Why not? Because it’s supposed to be fun not an ordeal.

ffswhatnext · 27/10/2019 00:06

If someone told me 7 then I would expect them at that time, not somewhere between x and x.
If you mean between 7 and 7:30 well just say so.
My time isn’t as important as yours? Why should I have to wait around because someone cannot let me know as soon as they realize they are going to be late. it’s not like it suddenly got to that time and he realised. He knew before hand.

VanGoghsDog · 27/10/2019 01:00

He didn't feel it was an ordeal, he just planned to get there early to avoid being late, got there early, then waited as being early when someone might still be getting ready is rude.

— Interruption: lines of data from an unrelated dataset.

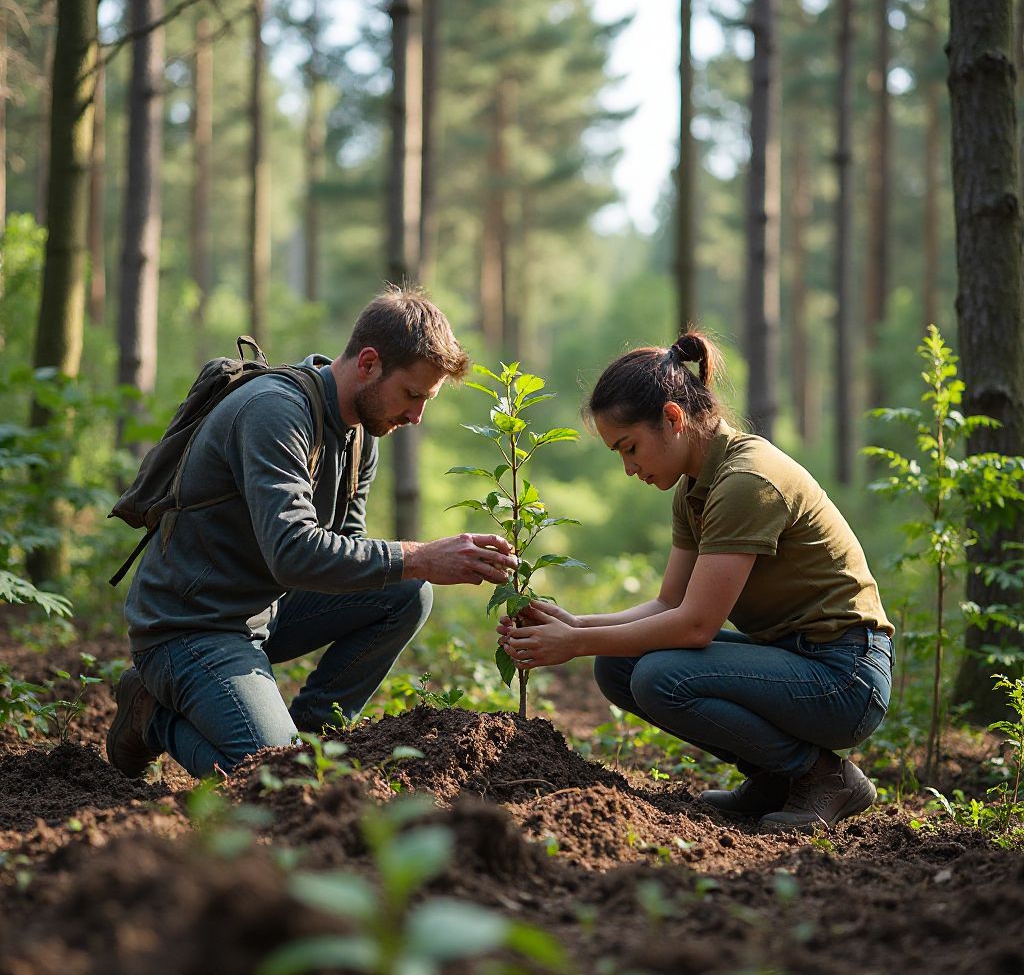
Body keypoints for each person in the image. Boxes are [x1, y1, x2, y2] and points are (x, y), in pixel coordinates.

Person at [107, 288, 519, 778]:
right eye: (412, 395)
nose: (415, 417)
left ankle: (310, 740)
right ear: (368, 363)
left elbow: (348, 552)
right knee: (270, 782)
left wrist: (415, 566)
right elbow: (292, 553)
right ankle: (149, 715)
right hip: (189, 625)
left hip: (264, 611)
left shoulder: (363, 433)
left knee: (407, 593)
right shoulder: (274, 411)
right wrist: (420, 555)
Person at [498, 331, 893, 832]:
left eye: (630, 447)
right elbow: (669, 603)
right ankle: (776, 777)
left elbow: (694, 627)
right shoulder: (694, 489)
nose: (628, 468)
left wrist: (574, 642)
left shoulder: (746, 480)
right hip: (798, 661)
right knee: (618, 668)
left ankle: (823, 776)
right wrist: (577, 623)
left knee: (660, 676)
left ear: (672, 418)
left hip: (846, 675)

Being on time is just good manners and respect.

BadSun · 27/10/2019 01:02

I think I'd rather someone was 20 minutes late than got there 5 minutes early and waited around the corner for 5 minutes! lol

Horses for courses!

DelphiniumBlue · 27/10/2019 01:12

Agreeing seven o' clock, then saying " text when you leave " is a mixed message. It says" I am expecting that you might not be there at 7, the arrangement now is that you will text to let me know your eta. "
So in that case him texting to say he will not b e there till 7.30 isn't unreasonable.
If you want him to agree a fixed time, don't add a caveat next time. And if someone being 30 mins later than expected is a big deal to you, make that clear, it isn't to everyone.
I think he just thought it was a loose arrangement.

TheoriginalLEM · 27/10/2019 01:23

My DP was over an hour late for our first date, continued in that vein for several years. I have sort of trainedhim out of it but he has no concept of time, i often tell him the world wont pause to wait for you!!!

26 long years later and he is snoring next to me. He would lay down his life for me but would still be late and is a wonderful man.

Just saying.

VanGoghsDog · 27/10/2019 01:45

I didn't know he was five minutes early though, all I knew was that he was on time. It was his choice to get there early, not mine.

managedmis · 27/10/2019 01:49

What was he eating that was so big it took him half an hour? I thought you said he had a snack? So a bowl of cereal or a toast? That takes five minutes?

BarbedBloom · 27/10/2019 01:50

I wouldn't have been happy either as he must have known before then he would be late. I would have given him the chance but if it had happened again a few more times I would dump. I don't mind someone being occasionally late as life happened, but I couldn't be with someone with poor timekeeping.

Bunnyfuller · 27/10/2019 01:20

It’s a lot of bother over 30 mins?!

If he does it lots the yes he’s a twat, but I know my DH is a miserable bastard if he’s over hungry and would prob grab something to keep him going

Caveated with I haven’t dated since 2000, so it could be lateness or lack of texts a huge no no. When we were dating mobiles were only just getting going and you couldn’t communicate every second of your life 😂

BadSun · 27/10/2019 01:34

When we were dating mobiles were only just getting going and you couldn’t communicate every second of your life 😂

"I'm not spending 10p just to tell you I'm leaving!"